Pour intéressant qu’il soit, ce travail à partir des annotations individuelles de chaque élève se trouvera cependant, du fait du fonctionnement collaboratif de la plateforme, rapidement englobé dans une co-construction du sens plus centrée sur les échanges entre élèves : c’est ce processus que nous analyserons dans notre prochain article.

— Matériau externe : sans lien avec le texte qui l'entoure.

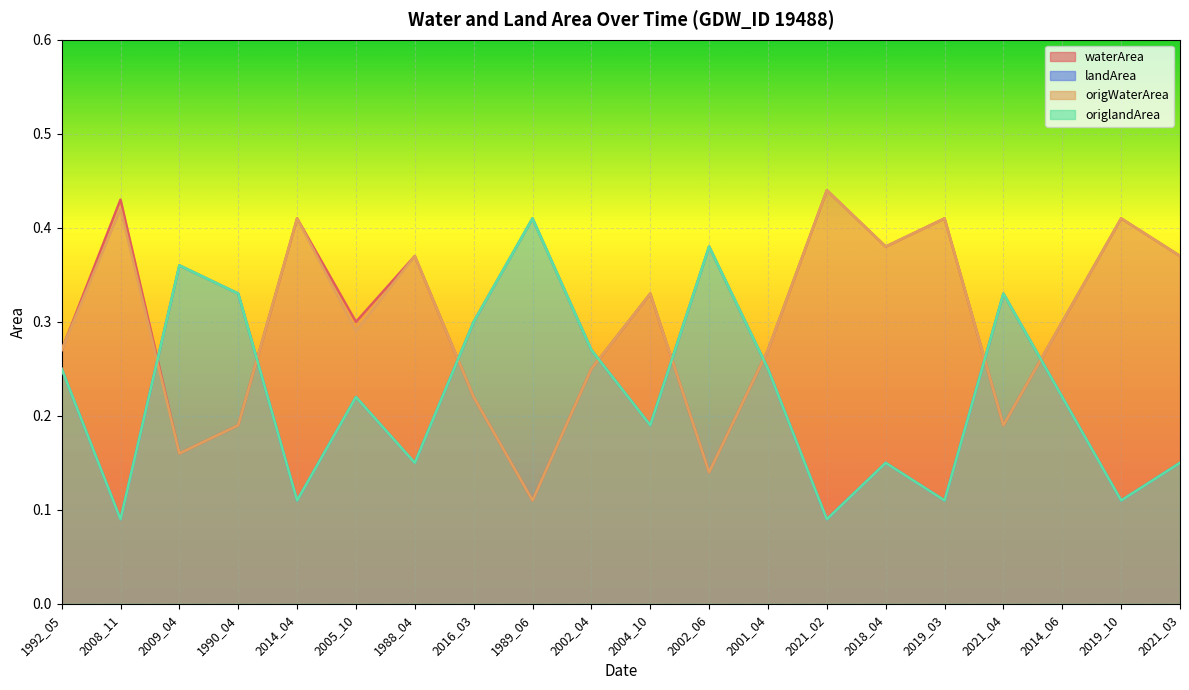

How many lines are shown in the chart?

4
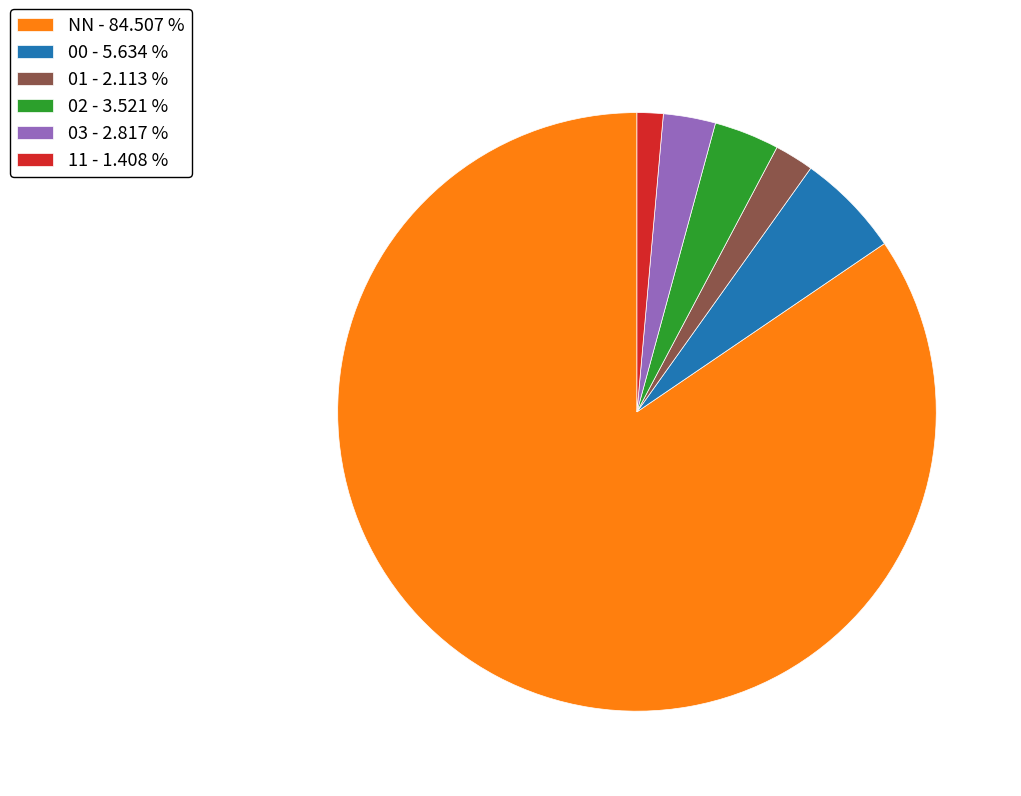

Is the sum of NN - 84.507 % and 11 - 1.408 % greater than half?

Yes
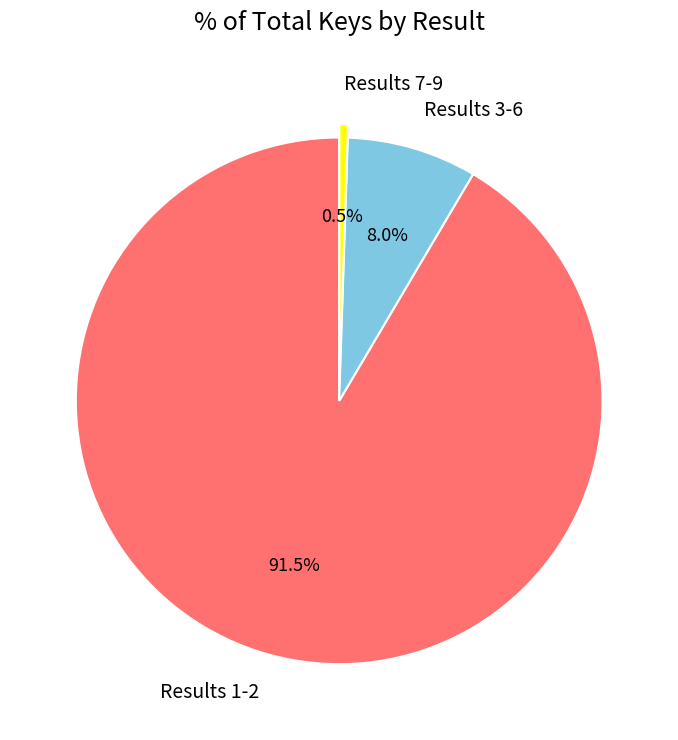

To the nearest percent, what is the average slice percentage?

33%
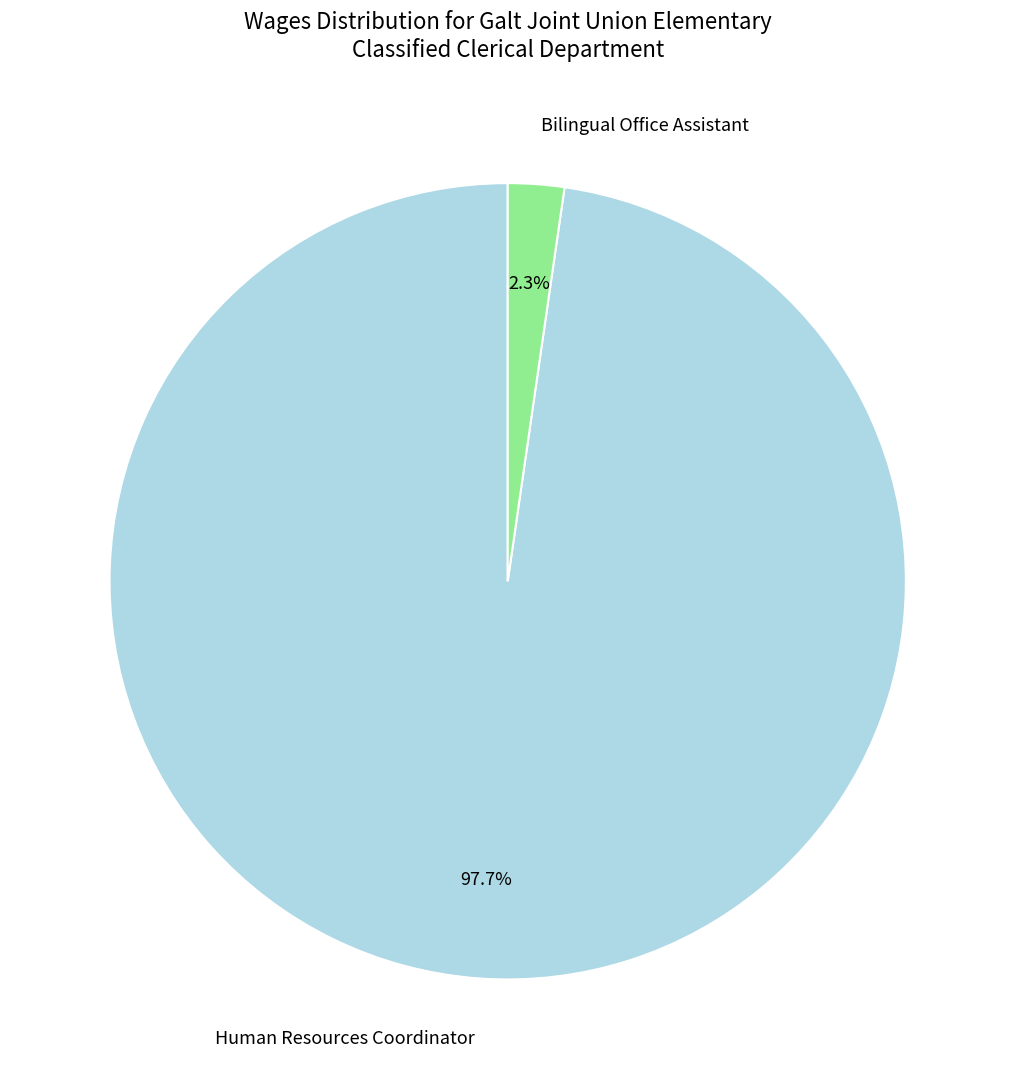

What is the total percentage of Human Resources Coordinator and Bilingual Office Assistant?

100.0%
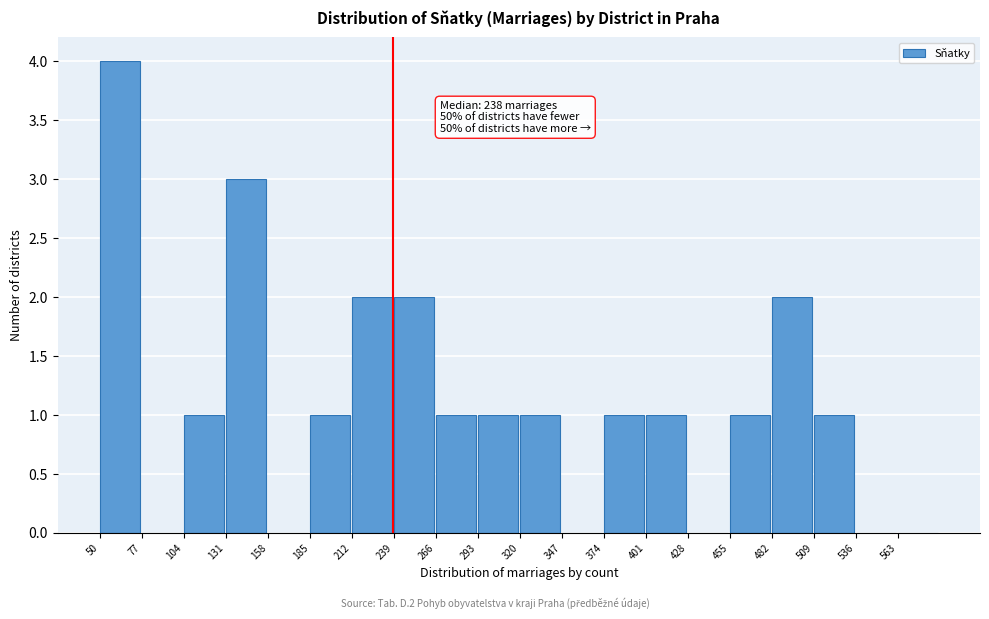

Which range on the x-axis has the tallest bar?

50 to 77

Voir en ligne : Glose Éducation

Notes

[1Pierre Cieutat et Sylvain Connac, « Constructivisme ou enseignement explicite ? », dans les Cahiers pédagogiques, 3 mai 2017 :  http://www.cahiers-pedagogiques.com/Constructivisme-ou-enseignement-explicite

[2Le RGPD (Règlement Général pour la Protection des Données) stipule notamment que :

  • seules les données nécessaires au bon fonctionnement de la plateforme doivent être traitées,
  • leur conservation doit être limitée au temps nécessaire à leur traitement,
  • les usagers doivent être informés de façon transparente du traitement qui est fait de leurs données.

Dans le cas de Glose Éducation, les données des élèves ne sont conservées que durant l’année scolaire où ils utilisent la plateforme ; cette dernière leur permet de créer un compte sans adresse e-mail, en rejoignant leur groupe ou leur classe par le biais d’un code ; elle informe également, de façon simple et claire, sur le traitement qui est fait des données, par exemple dans la FAQ accessible depuis toutes les pages du site.

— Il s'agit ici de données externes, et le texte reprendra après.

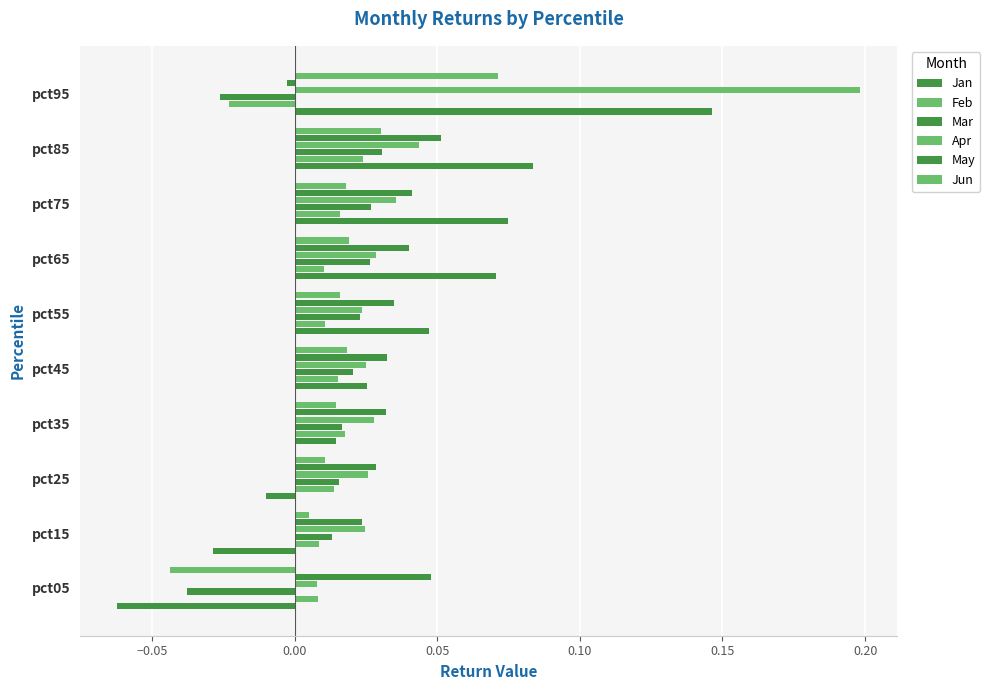

How many data points in Mar are less than 0?

2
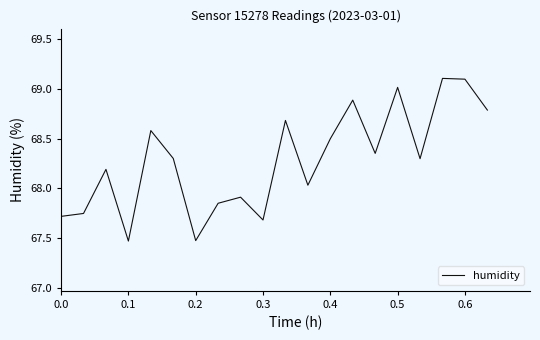

What is the difference between the maximum and minimum values?

1.6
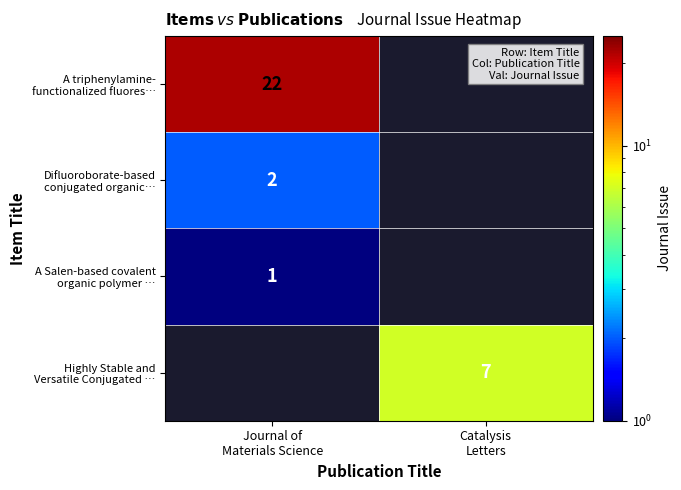

Which label corresponds to the largest value in the chart?

Journal of
Materials Science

Pour plus d’informations sur l’application du RGPD dans un cadre éducatif, consultez le site de la DANE Versailles.

[3L’encadré « Top lecteurs » donne les noms des trois élèves qui ont parcouru le plus de pages dans la semaine, dans la journée ou depuis l’ouverture du compte. Ce classement est à prendre avec précaution, puisque si par exemple un élève s’est déplacé de la page 1 à la page 20, le logiciel va considérer qu’il a lu les vingt pages, ce qui n’est pas nécessairement le cas.

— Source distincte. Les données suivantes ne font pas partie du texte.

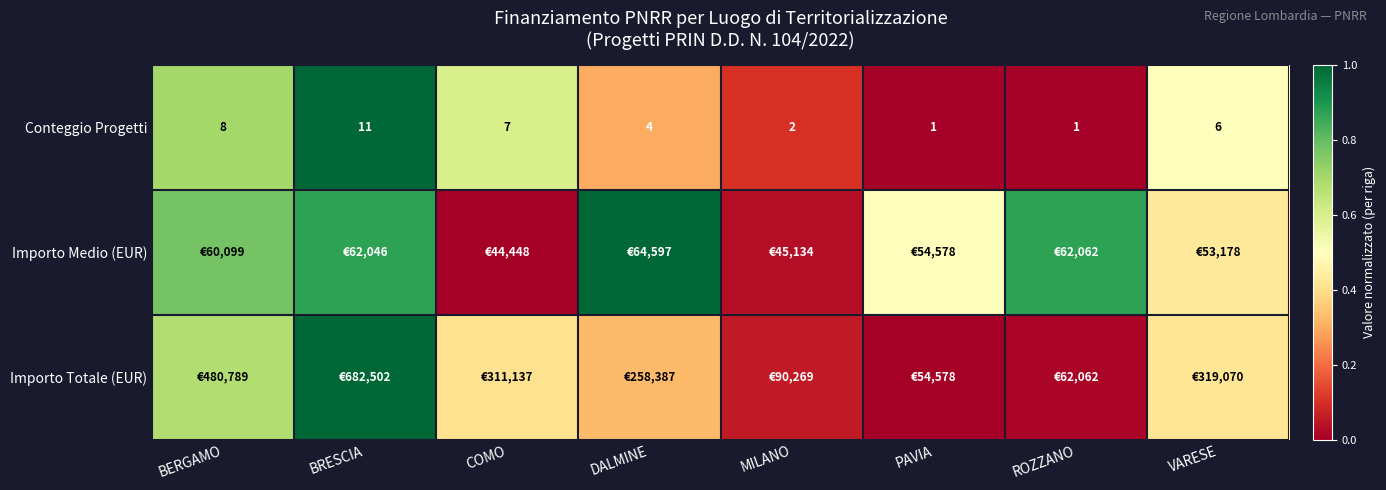

At which label does Conteggio Progetti first exceed 6?

BERGAMO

[4L’onglet « Statistiques », quant à lui, apporte un peu plus d’indications : temps de « lecture » (c’est-à-dire temps durant lequel l’élève a conservé le livre ouvert sur son ordinateur ou son téléphone) ; nombre de surlignages, nombre d’annotations, et nombre de pages « lues ». Là aussi, les biais sont évidents :  l’élève peut avoir laissé le livre ouvert sur son appareil et avoir fait autre chose pendant son temps de lecture, et plus que le nombre, c’est la richesse des annotations qu’il serait intéressant de connaître. En revanche, ces statistiques facilitent le repérage des élèves qui ne « lisent » pas, ou tellement peu que l’on peut supposer qu’ils n’ont pas réalisé correctement le travail.